Please set down only the lines below starting with the line with "right hip: (189, 704)" and going on through the line with "right ankle: (440, 215)", verbatim and without pictures.
START Data under study
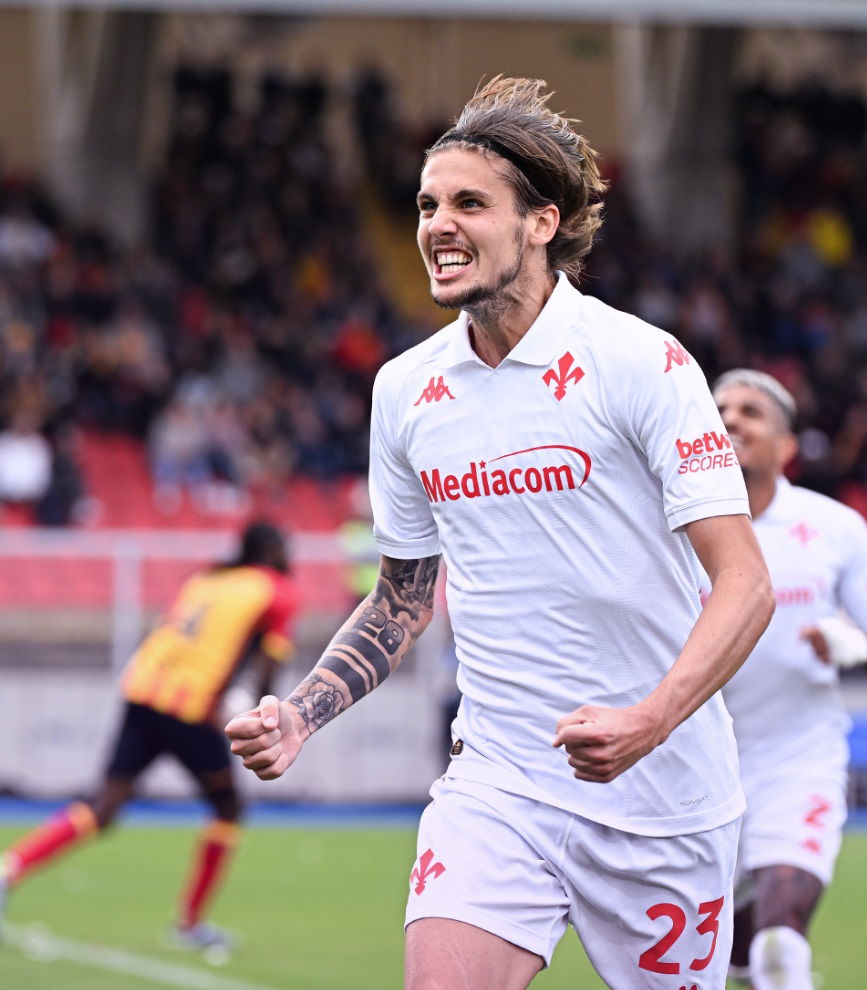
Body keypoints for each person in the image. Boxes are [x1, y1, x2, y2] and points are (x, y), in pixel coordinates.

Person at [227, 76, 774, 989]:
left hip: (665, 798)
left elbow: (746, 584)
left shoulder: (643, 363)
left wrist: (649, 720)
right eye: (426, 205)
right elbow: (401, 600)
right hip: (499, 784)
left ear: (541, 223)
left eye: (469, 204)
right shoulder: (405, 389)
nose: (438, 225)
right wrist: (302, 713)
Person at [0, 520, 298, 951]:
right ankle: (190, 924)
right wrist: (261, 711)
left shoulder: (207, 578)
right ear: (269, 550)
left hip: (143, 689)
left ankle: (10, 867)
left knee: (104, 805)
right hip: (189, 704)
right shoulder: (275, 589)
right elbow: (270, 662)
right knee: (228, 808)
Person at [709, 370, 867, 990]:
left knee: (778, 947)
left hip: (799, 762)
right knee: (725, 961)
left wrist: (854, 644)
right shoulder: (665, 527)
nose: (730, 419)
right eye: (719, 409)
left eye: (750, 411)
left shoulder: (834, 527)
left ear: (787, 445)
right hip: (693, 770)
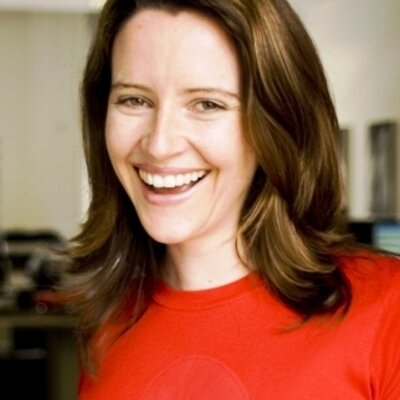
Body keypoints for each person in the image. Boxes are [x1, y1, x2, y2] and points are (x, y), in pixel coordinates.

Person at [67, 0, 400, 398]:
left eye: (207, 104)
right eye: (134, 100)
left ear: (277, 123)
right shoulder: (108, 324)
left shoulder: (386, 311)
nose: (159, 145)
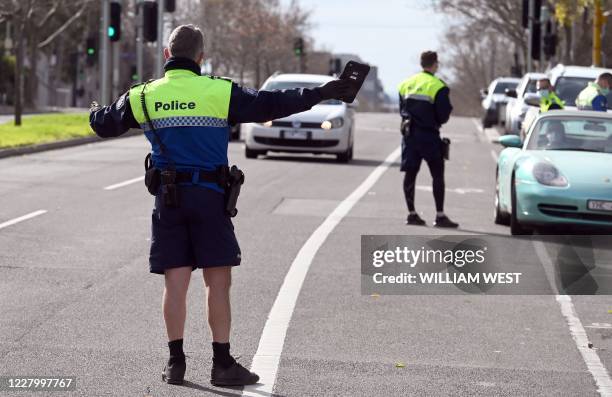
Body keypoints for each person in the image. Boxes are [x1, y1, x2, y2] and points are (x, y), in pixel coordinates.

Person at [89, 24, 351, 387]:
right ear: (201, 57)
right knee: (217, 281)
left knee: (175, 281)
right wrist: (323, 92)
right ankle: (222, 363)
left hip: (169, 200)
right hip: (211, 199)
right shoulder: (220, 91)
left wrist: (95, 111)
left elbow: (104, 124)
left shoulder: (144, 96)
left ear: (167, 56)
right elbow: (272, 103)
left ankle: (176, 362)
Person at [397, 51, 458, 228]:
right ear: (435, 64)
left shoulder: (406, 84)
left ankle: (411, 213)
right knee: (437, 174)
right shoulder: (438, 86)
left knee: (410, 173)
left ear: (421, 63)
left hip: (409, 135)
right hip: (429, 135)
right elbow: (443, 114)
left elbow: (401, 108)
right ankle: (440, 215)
END Data under study
START Data under study
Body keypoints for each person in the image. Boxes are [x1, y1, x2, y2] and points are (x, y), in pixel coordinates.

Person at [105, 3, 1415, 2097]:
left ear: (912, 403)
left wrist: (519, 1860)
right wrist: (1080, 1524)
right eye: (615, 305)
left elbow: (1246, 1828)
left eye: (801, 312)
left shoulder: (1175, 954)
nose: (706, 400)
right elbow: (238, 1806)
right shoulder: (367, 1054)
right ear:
END Data under study
■ **Response**:
right hip: (189, 704)
right shoulder: (275, 589)
right elbow: (270, 662)
right knee: (228, 808)
Person at [709, 370, 867, 990]:
left knee: (778, 947)
left hip: (799, 762)
right knee: (725, 961)
left wrist: (854, 644)
right shoulder: (665, 527)
nose: (730, 419)
right eye: (719, 409)
left eye: (750, 411)
left shoulder: (834, 527)
left ear: (787, 445)
right hip: (693, 770)
Body keypoints for each person in the image. Boxes are [x1, y1, x2, y2] and points are (x, y), in pixel coordinates.

Person at [67, 0, 400, 398]:
left eye: (207, 104)
right eye: (134, 100)
left ear: (277, 123)
right shoulder: (108, 324)
left shoulder: (386, 311)
nose: (159, 145)
Body keypoints for each person in the image. Boxes are [x1, y1, x2, y2] and points are (x, y), in pixel coordinates.

Person at [89, 24, 351, 387]:
right ear: (201, 57)
right knee: (217, 281)
left knee: (175, 281)
right wrist: (323, 92)
right ankle: (222, 363)
left hip: (169, 200)
right hip: (211, 199)
right shoulder: (220, 91)
left wrist: (95, 111)
left elbow: (104, 124)
left shoulder: (144, 96)
left ear: (167, 56)
right elbow: (272, 103)
left ankle: (176, 362)
Person at [397, 51, 458, 228]:
right ear: (435, 64)
left shoulder: (406, 84)
left ankle: (411, 213)
right knee: (437, 174)
right shoulder: (438, 86)
left knee: (410, 173)
left ear: (421, 63)
left hip: (409, 135)
right hip: (429, 135)
right elbow: (443, 114)
left elbow: (401, 108)
right ankle: (440, 215)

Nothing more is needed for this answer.